International:
Lloyds proposes LNG terminal offshore Alaska North Slope to bring cargoes to Asia
Anchorage, Alaska — Lloyds Energy is studying the feasibility of direct shipments of LNG from the Alaska North Slope to Asia, officials with Lloyds subsidiary Qilak LNG said Wednesday.
With an overland 800-mile gas pipeline to southern Alaska apparently on the back burner, Lloyds is the first to propose an alternative project in to ship gas from the North Slope in ice-breaking tankers through the Beaufort Sea and Bering Strait.
“We’ve been trying to market North Slope gas by pipeline for 50 years and nothing has worked. It’s time to try something different,” former Alaska Lieutenant Governor Mead Treadwell said in a press conference in Anchorage Wednesday. Treadwell is chairman and CEO of Qilak LNG, which is based in Alaska.
If the feasibility study is positive and the project moves ahead an investment decision could come in 2022 and shipments of LNG could start as early as 2024, Treadwell said.
Dubai-based Lloyds Energy was formed in 2013 to develop floating LNG projects. One project the company is now engaged in, with Mitsubishi. is an LNG-fueled 1,200-MW power plant in the Philippines.
For the Alaska project ExxonMobil has signed a preliminary agreement to supply gas to an LNG plant from the ExxonMobil-operated Point Thomson gas field east of Prudhoe Bay. David Clarke, Qilak Energy’s chief operating officer, said in a briefing for reporters. Clarke said the gas volume is sufficient to allow the export of 4 million mt/year of LNG.
That would increase to 6 million mt/year if other gas owners at Point Thomson contribute gas, Clarke said. BP is the principal minority owner after ExxonMobil, the majority owner.
Point Thomson holds about 8 Tcf of gas and 200 million barrels of liquid condensate.
BP’s Point Thomson holdings are being sold to Hilcorp Energy, which is also buying BP’s share in the Prudhoe Bay Field. Clarke said Qilak Energy hopes to negotiate a preliminary gas sales agreement with Hilcorp similar to one now held with ExxonMobil.
ExxonMobil is now operating a gas cycling and concentrate production project at the field, injecting produced gas back into the high-pressure reservoir and shipping the liquid condensate by pipeline 60 miles west to the Trans Alaska Pipeline System. The gas cycling and condensate project has been technically challenged, however. Clarke said elimination of the gas injection by selling produced gas as LNG for export will allow ExxonMobil to maximize liquid concentrate output.
Treadwell said a preliminary feasibility assessment indicates than an Alaskan Arctic LNG project could supply LNG to Asia for about $1,250/mt at 4 million mt/year, about half of $2,150/mt of LNG for the proposed Alaska LNG Project, which must ship 20 million mt/year to be viable.
The shipping distance from an Arctic LNG plant to Asia via the Bering Strait is also about the same as from Cook Inlet, in southern Alaska, to Asia.
The location also has an advantage over the Yamal LNG project in Russia’s Arctic, which now ships LNG via a route across the top of Russia, Treadwell said.

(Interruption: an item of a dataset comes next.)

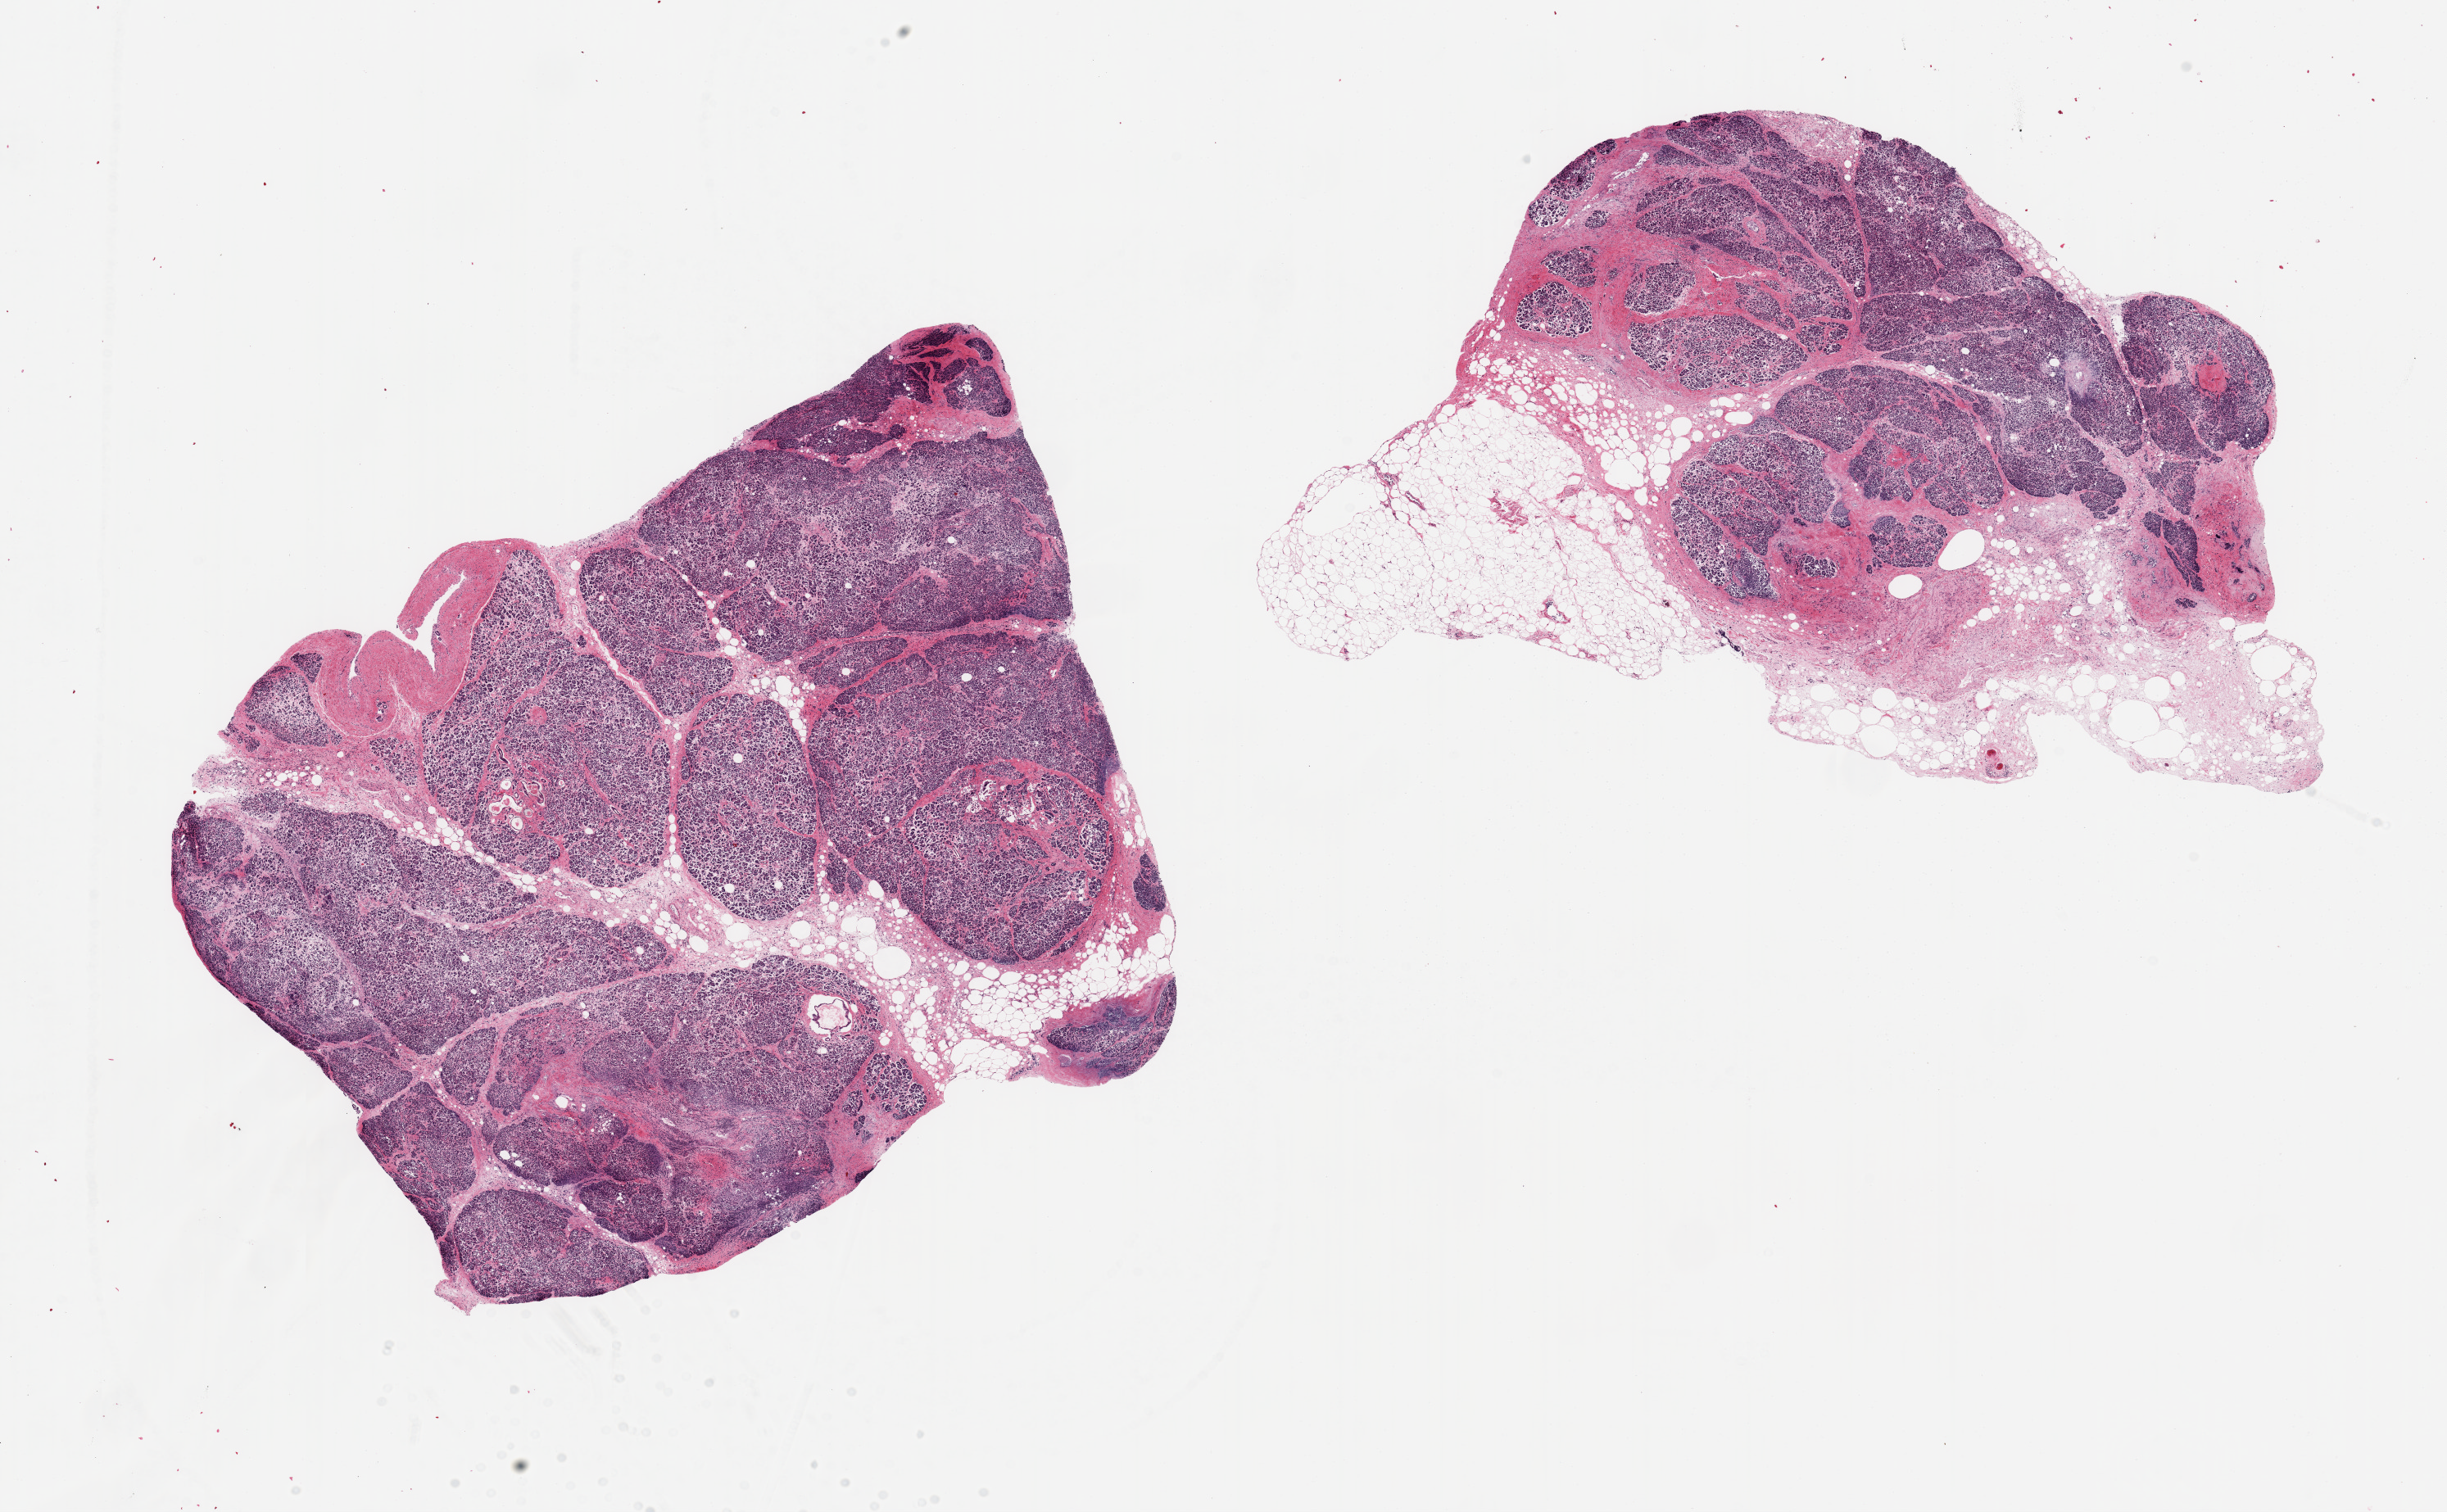
Haematoxylin and eosin whole-slide image — a low-resolution overview of the entire scanned area, about 23.6 x 14.6 mm, PAXgene-fixed, paraffin-embedded tissue, target tissue: pancreas, tissue donor sample. Donor: male.
Reviewer comment on this tissue sample: ~9x6mm pieces, about 30% fat, moderate postmortem saponification.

“LNG tankers from Yamal must travel 2,600 miles to reach ice-free waters,” he said. “From the North Slope the distance is 600 miles.”
Clarke said Qilak Energy would have an LNG plant built at a fabrication center in more temperate climates and move it to Point Thomson by barge in an open-water summer “sealift.” The plant would be positioned six to 10 miles offshore Point Thomson and supplied with gas by pipeline.
The company has idenfied one site north of Flaxman Island, northwest of Point Thomson, where bottom conditions are favorable for a construction of a structure to support the LNG plant, he said.
Winter ice in the Beaufort Sea is mostly first-year ice, thin enough for navigation by icebreaking tankers similar to those used on the Yamal project, Treadwell said.
Clarke said the company would likely position an icebreaker off Point Barrow as a contingency. Point Barrow is a geographic feature extending out from the Alaska coast that is sometimes an impediment to shipping because of ice jams.